In questa congiuntura, la gestione della durata del lavoro comporta una sfida radicale alla condivisione degli utili salariali. Una “buona” riduzione dell’orario di lavoro (con assunzioni e senza perdita di salario mensile) implica, come dimostra la nostra piccola formula aritmetica, un aumento della quota dei salari. Ancora una volta, questo è un recupero che è la condizione necessaria per un calo della disoccupazione.

Plusieurs milliers de cadres manifestent à l’appel de la CFE-CGC et de la CGT le 24 novembre 1999 à Paris pour réclamer un décompte horaire de leur temps de travail dans le cadre de la loi sur les 35 heures.

Note

[1] Olivier Marchand et Claude Thélot (1991), Deux siècles de travail en France, Insee, 1991, séries détaillés ; Pierre Villa, Séries macro-économiques historiques, Insee Méthodes, mars 1997.

[2] Dans ce qui suit, l’emploi dans le secteur « privé » est défini comme la différence entre l’emploi total et l’emploi dans les services principalement non marchands, pour reprendre l’appellation de l’Insee.
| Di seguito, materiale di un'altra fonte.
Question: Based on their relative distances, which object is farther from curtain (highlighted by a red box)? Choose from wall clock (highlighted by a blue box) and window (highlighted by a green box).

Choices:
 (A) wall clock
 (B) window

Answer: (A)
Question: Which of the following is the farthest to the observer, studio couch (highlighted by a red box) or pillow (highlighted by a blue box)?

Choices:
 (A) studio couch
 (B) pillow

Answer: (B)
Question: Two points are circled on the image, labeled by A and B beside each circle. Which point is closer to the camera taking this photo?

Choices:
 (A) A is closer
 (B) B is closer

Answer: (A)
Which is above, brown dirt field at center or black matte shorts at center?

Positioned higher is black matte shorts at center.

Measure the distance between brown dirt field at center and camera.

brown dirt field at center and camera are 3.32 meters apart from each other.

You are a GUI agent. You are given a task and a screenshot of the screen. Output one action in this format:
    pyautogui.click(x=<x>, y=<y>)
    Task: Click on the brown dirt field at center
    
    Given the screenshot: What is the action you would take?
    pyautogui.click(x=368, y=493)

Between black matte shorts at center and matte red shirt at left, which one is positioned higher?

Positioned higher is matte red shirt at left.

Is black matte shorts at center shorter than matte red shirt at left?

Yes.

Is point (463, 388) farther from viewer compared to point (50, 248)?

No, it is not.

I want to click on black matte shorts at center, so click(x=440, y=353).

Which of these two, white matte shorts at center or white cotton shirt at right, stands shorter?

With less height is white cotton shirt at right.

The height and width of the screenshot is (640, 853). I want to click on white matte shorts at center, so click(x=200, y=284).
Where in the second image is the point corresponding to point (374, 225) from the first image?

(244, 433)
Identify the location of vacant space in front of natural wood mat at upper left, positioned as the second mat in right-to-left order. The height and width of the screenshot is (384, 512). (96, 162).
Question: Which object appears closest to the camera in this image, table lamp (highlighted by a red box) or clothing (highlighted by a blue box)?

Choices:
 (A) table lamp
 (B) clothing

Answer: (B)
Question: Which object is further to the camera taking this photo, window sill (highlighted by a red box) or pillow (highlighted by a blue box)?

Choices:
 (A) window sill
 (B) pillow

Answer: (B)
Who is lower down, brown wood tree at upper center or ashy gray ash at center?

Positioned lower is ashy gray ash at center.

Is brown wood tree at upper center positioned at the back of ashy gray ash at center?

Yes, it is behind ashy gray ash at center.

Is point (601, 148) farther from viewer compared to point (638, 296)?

Cette catégorie correspond à peu près à l’emploi public puisqu’elle regroupe les administrations publiques, l’enseignement, la santé et l’action sociale. Ces définitions pourraient sans doute être affinées mais elle permettent une utilisation aisée des données de l’Insee. Pour plus de détails, voir Michel Husson, « Depuis 1950, le privé n’a créé que 37 % des emplois », note hussonet n°115, 16 mai 2018.

[3] Frédéric Lordon, « Les entreprises ne créent pas l’emploi », blog Monde diplomatique, 26 février 2014.

[4] Jean Tirole, Economie du bien commun, 2016.